Le dernier quinquennat a montré que les crises sont devenues le quotidien du président. Un élément à prendre en compte le 24 avril.
En 2017, Emmanuel Macron avait été élu pour moderniser la France et relancer l’Union européenne, sur fond de diminution du risque économique et politique dans les démocraties. L’élection de 2022 s’inscrit dans un contexte radicalement différent. Le quinquennat a été télescopé par les crises qui deviennent un régime permanent. La prochaine mandature est d’ores et déjà placée sous le signe des ruptures. Le futur chef de l’État devra donc être armé pour gérer les crises.
Les démocraties, qui reposent sur la poursuite de la prospérité et de la paix ainsi que sur la stabilité des classes moyennes, sont inévitablement mises en danger par les secousses historiques. Comme à la fin du XIXe siècle ou dans les années 1930, la montée des populismes est ainsi la conséquence directe de la multiplication des chocs depuis le début du XXIe siècle.
La Ve République a ainsi été conçue par le général de Gaulle comme un régime destiné à surmonter les grandes épreuves, effectuant la synthèse entre la république, la monarchie et l’empire, tout en tirant les leçons de la débâcle de juin 1940 et de l’impuissance de la IVe République à gagner la guerre ou à faire la paix en Algérie. D’où le rôle de garant de la nation dévolu au président. Taillées pour les périodes de tempêtes, nos institutions ont perdu de leur efficacité pour les affronter.
La monarchie républicaine a dérivé vers une extrême centralisation et un affaiblissement des contre-pouvoirs, qui ont compromis le rôle de stratège du président. La fusion de la classe politique avec la haute administration a accouché d’un État obèse et impuissant, coupé de l’économie, de la société civile et du monde extérieur. La communication a pris le pas sur l’action et la démagogie sur le courage, et le modèle français montre des signes d’obsolescence.
La France partage avec ses partenaires européens d’être en première ligne devant l’impérialisme russe, de devoir réarmer et convertir à marche forcée les modèles économiques pour réintégrer les contraintes de souveraineté et de résilience.

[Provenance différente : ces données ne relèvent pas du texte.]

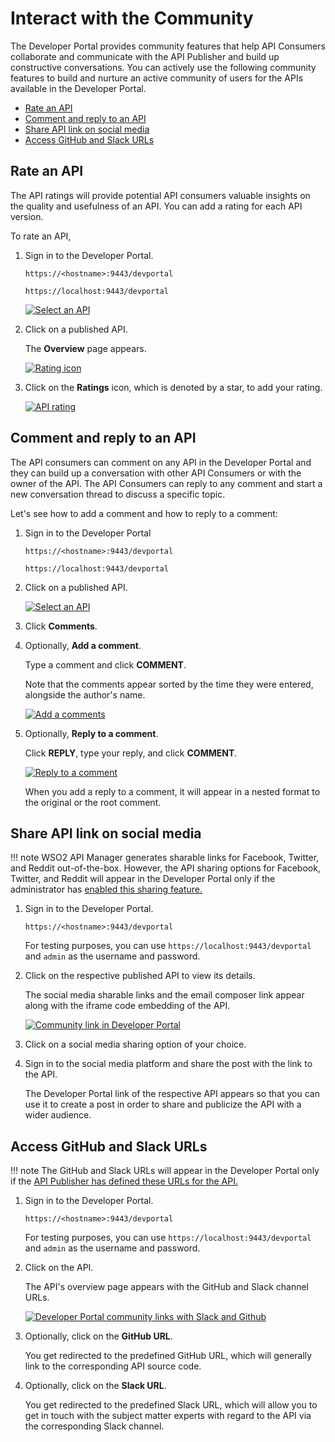 # Interact with the Community

The Developer Portal provides community features that help API Consumers collaborate and communicate with the API Publisher and build up constructive conversations. You can actively use the following community features to build and nurture an active community of users for the APIs available in the Developer Portal.

- [Rate an API](#rate-an-API)
- [Comment and reply to an API](#comment-and-reply-to-an-api)
- [Share API link on social media](#share-api-link-on-social-media)
- [Access GitHub and Slack URLs](#access-github-and-slack-urls)

## Rate an API

The API ratings will provide potential API consumers valuable insights on the quality and usefulness of an API. You can add a rating for each API version.

To rate an API,

1.  Sign in to the Developer Portal.

    `https://<hostname>:9443/devportal`
     
    `https://localhost:9443/devportal`

     [![Select an API]({{base_path}}/assets/img/consume/community-features/apis-select-devportal.png)]({{base_path}}/assets/img/consume/community-features/apis-select-devportal.png)

2.  Click on a published API.

     The **Overview** page appears.

    [![Rating icon]({{base_path}}/assets/img/consume/community-features/devportal-api-overview-select-rating.png)]({{base_path}}/assets/img/consume/community-features/devportal-api-overview-select-rating.png)

3.  Click on the **Ratings** icon, which is denoted by a star, to add your rating.

    [![API rating]({{base_path}}/assets/img/consume/community-features/devportal-api-already-rated.png)]({{base_path}}/assets/img/consume/community-features/devportal-api-already-rated.png)

## Comment and reply to an API

The API consumers can comment on any API in the Developer Portal and they can build up a conversation with other API Consumers or with the owner of the API. The API Consumers can reply to any comment and start a new conversation thread to discuss a specific topic.

Let's see how to add a comment and how to reply to a comment:

1.  Sign in to the Developer Portal 

    `https://<hostname>:9443/devportal`
     
    `https://localhost:9443/devportal`

2. Click on a published API.

    [![Select an API]({{base_path}}/assets/img/consume/community-features/apis-select-devportal.png)]({{base_path}}/assets/img/consume/community-features/apis-select-devportal.png)

3.  Click **Comments**.

4. Optionally, **Add a comment**.
    
     Type a comment and click **COMMENT**.

     Note that the comments appear sorted by the time they were entered, alongside the author's name.

     [![Add a comments]({{base_path}}/assets/img/consume/community-features/devportal-add-new-comment.png)]({{base_path}}/assets/img/consume/community-features/devportal-add-new-comment.png)

5. Optionally, **Reply to a comment**.

     Click **REPLY**, type your reply, and click **COMMENT**.

     [![Reply to a comment]({{base_path}}/assets/img/consume/community-features/developer-portal-reply-to-comment.png)]({{base_path}}/assets/img/consume/community-features/developer-portal-reply-to-comment.png)

     When you add a reply to a comment, it will appear in a nested format to the original or the root comment.

## Share API link on social media

!!! note
    WSO2 API Manager generates sharable links for Facebook, Twitter, and Reddit out-of-the-box. However, the API sharing options for Facebook, Twitter, and Reddit will appear in the Developer Portal only if the administrator has [enabled this sharing feature.]({{base_path}}/design/api-collaborations/enable-social-media-interaction/#enable-sharing-api-links-on-social-media)

1.  Sign in to the Developer Portal.

    `https://<hostname>:9443/devportal`
     
    For testing purposes, you can use `https://localhost:9443/devportal` and `admin` as the username and password.

2. Click on the respective published API to view its details. 

     The social media sharable links and the email composer link appear along with the iframe code embedding of the API.

    [![Community link in Developer Portal]({{base_path}}/assets/img/design/community-features/devportal-default-community-links.png)]({{base_path}}/assets/img/design/community-features/devportal-default-community-links.png)

3. Click on a social media sharing option of your choice.

4. Sign in to the social media platform and share the post with the link to the API.
    
     The Developer Portal link of the respective API appears so that you can use it to create a post in order to share and publicize the API with a wider audience.

## Access GitHub and Slack URLs

!!! note
    The GitHub and Slack URLs will appear in the Developer Portal only if the [API Publisher has defined these URLs for the API.]({{base_path}}/design/api-collaborations/enable-social-media-interaction/#add-github-and-slack-channel-urls-to-an-api)

1. Sign in to the Developer Portal.

    `https://<hostname>:9443/devportal`
     
    For testing purposes, you can use `https://localhost:9443/devportal` and `admin` as the username and password.

2. Click on the API.

     The API's overview page appears with the GitHub and Slack channel URLs.

     [![Developer Portal community links with Slack and Github]({{base_path}}/assets/img/design/community-features/devportal-community-links-with-slack-github.png)]({{base_path}}/assets/img/design/community-features/devportal-community-links-with-slack-github.png)


3. Optionally, click on the **GitHub URL**.

     You get redirected to the predefined GitHub URL, which will generally link to the corresponding API source code.

4. Optionally, click on the **Slack URL**.

     You get redirected to the predefined Slack URL, which will allow you to get in touch with the subject matter experts with regard to the API via the corresponding Slack channel.
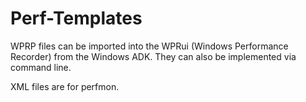 # Perf-Templates

WPRP files can be imported into the WPRui (Windows Performance Recorder) from the Windows ADK. They can also be implemented via command line.

XML files are for perfmon.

Notre pays entre dans cette nouvelle ère avec le passif de quatre décennies de décrochage économique, un surendettement public (112,9 % du PIB) et privé (248 % du PIB), un système politique fragilisé. Le premier tour de l’élection présidentielle, avec 61 % de vote protestataire et un taux d’abstention de 26,3 %, a révélé une nation épuisée, désorientée et divisée en trois blocs antagonistes. Mais face à l’épidémie de Covid comme à l’attaque de l’Ukraine, les Français ont aussi montré qu’ils pouvaient faire preuve de résilience et de créativité.
Le prochain quinquennat sera donc dominé par la gestion des crises. La capacité d’action du chef de l’État sera conditionnée par l’obtention d’une majorité parlementaire et marquée par une campagne tronquée, une forte abstention et un vote dominé par le rejet. Pour relever le défi, il faudra définir un cap clair – la défense de la liberté politique –, élaborer une stratégie qui utilise les chocs comme autant de leviers pour moderniser le pays, l’adosser à un contrat de gouvernement, mobiliser les élus, les entreprises et les citoyens, coopérer étroitement avec nos partenaires et nos alliés.
Les Français ont une responsabilité historique. Rarement, la formule de Démosthène n’a sonné aussi juste : « Je crois d’un bon citoyen de préférer les paroles qui sauvent aux paroles qui plaisent. » Entre Emmanuel Macron et Marine Le Pen, il existe une ligne de fracture irréductible qui sépare la liberté de l’autoritarisme, la responsabilité de la démagogie.